I would like to direct your attention to my weight loss ticker at the bottom right of this blog – it looks like a cute little snail making its way along a very long road. You will see that it says that I have lost 60.2 lbs. and have 59.8 lbs. to go – which means that I am, officially, closer to my goal than I am to the beginning. It’s just barely, but I am over the halfway point!
So two things I learned this week:
The first is that if I absolutely, positively have to have a week off – then that’s okay. I caught a cold nearly two weeks ago and was feeling too weak and sickly to work out. I also didn’t feel good enough to muster nearly enough care about what I was eating. So when it came time to get weighed in last Wednesday I knowingly played hooky. I got right back on the wagon and simply counted the week as a loss. I don’t know if I put on any weight during my cold week, and I don’t care. I had too much else going on emotionally to worry about it, so I simply didn’t.
The second thing is that losing weight appears to have affected my ability to recover from illness. As I mentioned, I caught a cold. It started Monday morning the 10th and resolved itself in about seven to ten days afterward just like a normal cold is supposed to.
The thing is, in my lifetime colds have never worked that way. When I get a cold I’ve always begun coughing within a few days of onset because I have a form of asthma called cough variant asthma (CVA for short) which is set off by getting sick. The coughing can continue anywhere from a month to a full three months of nonstop misery both for me and the people around me. I can recall being a kid in school and suffering the disdain and anger of my classmates who were thoroughly tired of hearing my constant barking (although believe me they could not have been as tired of it as I was having to suffer through it).
This time I coughed a bit, nothing serious, and then the cold just went away exactly like it’s supposed to. Sixteen days later I’m fully recovered and back to normal.

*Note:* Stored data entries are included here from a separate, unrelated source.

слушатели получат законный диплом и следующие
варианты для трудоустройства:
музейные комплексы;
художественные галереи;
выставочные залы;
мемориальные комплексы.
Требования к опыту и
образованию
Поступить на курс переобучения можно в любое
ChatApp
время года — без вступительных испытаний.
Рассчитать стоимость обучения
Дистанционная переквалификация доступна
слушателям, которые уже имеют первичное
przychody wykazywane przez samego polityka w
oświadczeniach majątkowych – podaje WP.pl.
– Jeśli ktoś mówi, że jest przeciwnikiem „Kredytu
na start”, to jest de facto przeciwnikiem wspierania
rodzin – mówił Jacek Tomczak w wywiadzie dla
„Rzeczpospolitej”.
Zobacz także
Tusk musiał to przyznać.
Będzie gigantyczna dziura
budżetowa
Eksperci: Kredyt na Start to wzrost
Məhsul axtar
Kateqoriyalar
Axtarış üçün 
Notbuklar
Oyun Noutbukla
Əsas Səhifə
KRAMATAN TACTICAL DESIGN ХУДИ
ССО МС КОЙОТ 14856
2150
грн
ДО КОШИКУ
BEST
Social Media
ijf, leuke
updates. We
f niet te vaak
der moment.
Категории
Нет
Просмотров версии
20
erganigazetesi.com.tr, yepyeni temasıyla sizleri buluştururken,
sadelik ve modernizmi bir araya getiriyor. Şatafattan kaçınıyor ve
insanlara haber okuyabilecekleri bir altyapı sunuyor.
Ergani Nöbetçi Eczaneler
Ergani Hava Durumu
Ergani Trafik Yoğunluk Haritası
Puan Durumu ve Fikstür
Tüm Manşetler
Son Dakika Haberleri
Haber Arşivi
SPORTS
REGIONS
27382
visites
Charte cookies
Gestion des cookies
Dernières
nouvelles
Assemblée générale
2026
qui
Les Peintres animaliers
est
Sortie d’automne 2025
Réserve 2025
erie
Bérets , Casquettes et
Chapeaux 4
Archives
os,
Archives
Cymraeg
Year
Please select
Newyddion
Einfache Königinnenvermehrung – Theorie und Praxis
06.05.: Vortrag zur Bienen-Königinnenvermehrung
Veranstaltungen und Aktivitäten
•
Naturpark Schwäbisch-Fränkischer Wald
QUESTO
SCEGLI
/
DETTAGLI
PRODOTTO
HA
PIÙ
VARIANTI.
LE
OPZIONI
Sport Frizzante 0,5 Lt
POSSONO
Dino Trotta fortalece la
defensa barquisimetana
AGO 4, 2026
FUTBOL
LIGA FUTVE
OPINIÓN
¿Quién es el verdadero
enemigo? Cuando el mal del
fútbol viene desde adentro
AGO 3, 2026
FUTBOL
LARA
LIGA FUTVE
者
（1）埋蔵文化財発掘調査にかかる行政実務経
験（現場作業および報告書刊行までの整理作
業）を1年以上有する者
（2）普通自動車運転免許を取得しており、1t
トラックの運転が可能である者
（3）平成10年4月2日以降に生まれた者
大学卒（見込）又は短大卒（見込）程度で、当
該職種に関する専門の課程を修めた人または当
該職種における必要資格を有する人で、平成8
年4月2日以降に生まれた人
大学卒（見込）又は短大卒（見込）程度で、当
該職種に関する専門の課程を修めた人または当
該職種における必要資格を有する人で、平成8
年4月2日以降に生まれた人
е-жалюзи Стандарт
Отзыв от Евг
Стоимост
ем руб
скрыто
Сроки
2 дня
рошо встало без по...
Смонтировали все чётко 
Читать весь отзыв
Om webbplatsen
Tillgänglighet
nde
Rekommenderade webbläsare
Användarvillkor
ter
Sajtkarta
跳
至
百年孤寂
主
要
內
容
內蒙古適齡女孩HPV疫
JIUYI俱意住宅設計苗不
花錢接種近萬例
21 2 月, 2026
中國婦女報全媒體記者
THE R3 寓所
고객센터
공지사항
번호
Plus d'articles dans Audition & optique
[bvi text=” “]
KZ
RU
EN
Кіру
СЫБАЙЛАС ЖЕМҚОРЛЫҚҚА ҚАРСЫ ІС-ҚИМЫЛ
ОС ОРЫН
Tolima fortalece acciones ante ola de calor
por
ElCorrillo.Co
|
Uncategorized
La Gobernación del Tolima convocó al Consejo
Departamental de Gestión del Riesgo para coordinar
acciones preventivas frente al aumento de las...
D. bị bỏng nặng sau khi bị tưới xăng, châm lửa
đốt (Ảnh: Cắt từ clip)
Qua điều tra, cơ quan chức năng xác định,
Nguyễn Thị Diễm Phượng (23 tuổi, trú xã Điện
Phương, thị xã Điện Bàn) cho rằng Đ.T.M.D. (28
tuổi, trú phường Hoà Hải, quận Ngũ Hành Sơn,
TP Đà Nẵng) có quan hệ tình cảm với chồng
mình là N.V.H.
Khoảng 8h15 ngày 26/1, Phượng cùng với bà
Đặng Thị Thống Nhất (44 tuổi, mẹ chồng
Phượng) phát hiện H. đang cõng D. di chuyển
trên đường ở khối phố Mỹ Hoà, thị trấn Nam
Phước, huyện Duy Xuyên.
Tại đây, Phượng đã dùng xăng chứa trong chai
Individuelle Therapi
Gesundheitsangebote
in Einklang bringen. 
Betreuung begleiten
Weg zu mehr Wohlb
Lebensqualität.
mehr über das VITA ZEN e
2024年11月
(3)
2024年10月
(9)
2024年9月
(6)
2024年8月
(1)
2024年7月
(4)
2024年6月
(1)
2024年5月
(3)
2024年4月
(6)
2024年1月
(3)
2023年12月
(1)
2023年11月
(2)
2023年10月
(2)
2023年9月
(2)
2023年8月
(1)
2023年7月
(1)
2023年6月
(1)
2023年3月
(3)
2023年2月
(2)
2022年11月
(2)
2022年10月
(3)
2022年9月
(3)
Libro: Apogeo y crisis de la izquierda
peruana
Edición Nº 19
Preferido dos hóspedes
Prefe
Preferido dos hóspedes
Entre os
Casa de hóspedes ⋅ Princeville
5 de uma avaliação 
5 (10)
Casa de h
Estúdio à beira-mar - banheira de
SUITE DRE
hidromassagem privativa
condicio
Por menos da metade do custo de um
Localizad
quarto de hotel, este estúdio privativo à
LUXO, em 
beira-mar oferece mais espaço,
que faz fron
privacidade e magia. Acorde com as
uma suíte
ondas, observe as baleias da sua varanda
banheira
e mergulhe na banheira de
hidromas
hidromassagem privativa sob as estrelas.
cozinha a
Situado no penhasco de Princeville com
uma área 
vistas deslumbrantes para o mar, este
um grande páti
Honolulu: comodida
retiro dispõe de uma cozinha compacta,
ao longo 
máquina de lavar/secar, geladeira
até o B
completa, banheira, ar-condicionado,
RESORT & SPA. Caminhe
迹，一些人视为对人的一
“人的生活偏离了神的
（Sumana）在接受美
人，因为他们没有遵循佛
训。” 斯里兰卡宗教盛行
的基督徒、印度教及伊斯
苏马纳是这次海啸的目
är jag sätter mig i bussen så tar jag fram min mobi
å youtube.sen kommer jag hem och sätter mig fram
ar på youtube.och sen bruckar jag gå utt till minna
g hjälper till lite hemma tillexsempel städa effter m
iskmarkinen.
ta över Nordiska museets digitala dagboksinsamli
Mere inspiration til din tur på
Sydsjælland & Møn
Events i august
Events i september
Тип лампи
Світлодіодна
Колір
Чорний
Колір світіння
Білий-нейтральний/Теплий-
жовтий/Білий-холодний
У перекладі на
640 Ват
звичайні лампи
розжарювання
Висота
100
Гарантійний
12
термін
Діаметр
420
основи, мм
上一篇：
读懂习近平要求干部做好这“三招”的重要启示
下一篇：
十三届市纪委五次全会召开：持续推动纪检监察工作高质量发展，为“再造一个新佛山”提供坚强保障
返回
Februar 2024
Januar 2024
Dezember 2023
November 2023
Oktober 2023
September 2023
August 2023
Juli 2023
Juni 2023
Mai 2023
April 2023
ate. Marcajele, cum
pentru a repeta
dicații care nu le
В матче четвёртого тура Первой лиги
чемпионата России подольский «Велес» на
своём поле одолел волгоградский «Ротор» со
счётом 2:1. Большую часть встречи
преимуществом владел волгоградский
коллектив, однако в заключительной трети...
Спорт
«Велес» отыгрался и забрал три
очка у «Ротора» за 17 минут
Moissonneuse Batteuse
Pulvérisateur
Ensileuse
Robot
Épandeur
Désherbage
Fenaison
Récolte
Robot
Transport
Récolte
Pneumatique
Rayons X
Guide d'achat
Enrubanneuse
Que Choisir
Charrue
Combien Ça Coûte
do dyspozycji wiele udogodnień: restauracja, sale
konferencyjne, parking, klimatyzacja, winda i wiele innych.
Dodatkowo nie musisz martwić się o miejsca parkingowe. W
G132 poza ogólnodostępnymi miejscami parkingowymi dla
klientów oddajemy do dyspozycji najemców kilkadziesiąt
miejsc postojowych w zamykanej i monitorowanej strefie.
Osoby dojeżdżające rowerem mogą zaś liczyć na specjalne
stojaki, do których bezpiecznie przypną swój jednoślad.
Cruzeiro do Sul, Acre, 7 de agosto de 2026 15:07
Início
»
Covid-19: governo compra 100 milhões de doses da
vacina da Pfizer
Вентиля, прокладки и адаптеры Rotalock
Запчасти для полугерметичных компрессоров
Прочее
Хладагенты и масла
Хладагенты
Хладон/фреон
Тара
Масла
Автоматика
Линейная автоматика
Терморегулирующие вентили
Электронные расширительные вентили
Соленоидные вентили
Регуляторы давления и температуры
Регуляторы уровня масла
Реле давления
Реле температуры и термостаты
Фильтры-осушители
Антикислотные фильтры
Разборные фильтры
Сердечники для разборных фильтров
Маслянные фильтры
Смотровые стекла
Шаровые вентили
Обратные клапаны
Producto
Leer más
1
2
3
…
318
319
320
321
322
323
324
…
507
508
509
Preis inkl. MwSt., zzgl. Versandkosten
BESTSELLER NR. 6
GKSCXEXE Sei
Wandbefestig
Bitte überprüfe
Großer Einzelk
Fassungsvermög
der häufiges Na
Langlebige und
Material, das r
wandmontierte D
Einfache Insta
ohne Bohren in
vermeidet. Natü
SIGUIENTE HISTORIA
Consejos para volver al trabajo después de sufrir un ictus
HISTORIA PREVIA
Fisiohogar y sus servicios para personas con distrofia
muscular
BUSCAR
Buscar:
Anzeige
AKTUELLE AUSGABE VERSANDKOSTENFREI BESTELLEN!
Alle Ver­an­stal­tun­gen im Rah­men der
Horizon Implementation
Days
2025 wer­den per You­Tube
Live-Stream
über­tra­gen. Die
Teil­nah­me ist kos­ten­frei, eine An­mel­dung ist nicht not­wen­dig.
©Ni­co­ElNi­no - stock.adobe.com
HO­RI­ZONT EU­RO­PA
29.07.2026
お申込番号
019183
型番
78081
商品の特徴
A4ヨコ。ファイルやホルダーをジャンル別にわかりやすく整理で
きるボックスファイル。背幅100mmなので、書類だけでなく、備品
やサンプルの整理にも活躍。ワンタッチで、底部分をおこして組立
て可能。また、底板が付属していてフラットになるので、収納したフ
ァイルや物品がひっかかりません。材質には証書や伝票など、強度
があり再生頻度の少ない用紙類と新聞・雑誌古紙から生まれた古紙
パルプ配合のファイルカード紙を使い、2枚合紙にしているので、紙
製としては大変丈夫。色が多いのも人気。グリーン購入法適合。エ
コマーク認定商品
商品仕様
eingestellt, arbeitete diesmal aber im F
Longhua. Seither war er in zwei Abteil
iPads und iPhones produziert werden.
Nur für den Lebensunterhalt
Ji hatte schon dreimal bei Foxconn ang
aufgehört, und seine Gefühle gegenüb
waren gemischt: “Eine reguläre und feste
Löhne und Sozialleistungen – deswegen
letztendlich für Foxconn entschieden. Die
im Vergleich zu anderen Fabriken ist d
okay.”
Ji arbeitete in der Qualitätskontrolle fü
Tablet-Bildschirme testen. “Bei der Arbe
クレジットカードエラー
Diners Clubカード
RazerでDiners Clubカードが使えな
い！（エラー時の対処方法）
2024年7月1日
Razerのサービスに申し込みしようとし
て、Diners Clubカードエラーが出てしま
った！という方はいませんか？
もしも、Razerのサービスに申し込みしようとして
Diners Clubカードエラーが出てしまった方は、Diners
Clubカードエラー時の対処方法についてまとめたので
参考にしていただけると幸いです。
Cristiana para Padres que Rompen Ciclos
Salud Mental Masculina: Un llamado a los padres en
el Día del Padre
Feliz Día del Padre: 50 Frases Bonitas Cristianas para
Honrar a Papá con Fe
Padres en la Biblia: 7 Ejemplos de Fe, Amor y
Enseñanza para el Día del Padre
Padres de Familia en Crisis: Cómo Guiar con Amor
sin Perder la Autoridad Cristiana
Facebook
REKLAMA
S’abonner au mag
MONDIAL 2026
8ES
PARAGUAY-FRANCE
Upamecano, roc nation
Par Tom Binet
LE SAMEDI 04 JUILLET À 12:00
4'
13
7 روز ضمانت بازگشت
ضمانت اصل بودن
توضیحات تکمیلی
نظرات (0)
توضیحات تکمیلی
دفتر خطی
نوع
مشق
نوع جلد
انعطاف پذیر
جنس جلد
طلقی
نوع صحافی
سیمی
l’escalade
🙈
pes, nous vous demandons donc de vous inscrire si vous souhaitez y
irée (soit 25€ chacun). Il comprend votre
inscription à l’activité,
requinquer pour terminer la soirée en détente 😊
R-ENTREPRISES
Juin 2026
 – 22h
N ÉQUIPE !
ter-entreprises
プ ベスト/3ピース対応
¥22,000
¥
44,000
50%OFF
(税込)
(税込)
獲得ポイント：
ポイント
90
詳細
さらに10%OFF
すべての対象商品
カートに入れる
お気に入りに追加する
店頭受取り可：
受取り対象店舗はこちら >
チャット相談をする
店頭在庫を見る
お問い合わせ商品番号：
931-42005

I can’t imagine why a lighter body weight would have such a huge effect on my lungs, so I’m assuming it’s all the exercise that made a difference. The heart and lungs both grow stronger during cardio-aerobic activity, and that strength must have kept the cough from settling in and making itself at home.
It's an unexpected bonus, and one I am outstandingly grateful for. Losing an entire quarter of a year to the headache, abdominal aches, lost sleep and negative social ramifications of a constant, nagging cough is beyond miserable. If this turns out to be a consistent result for me, then it's a life changer.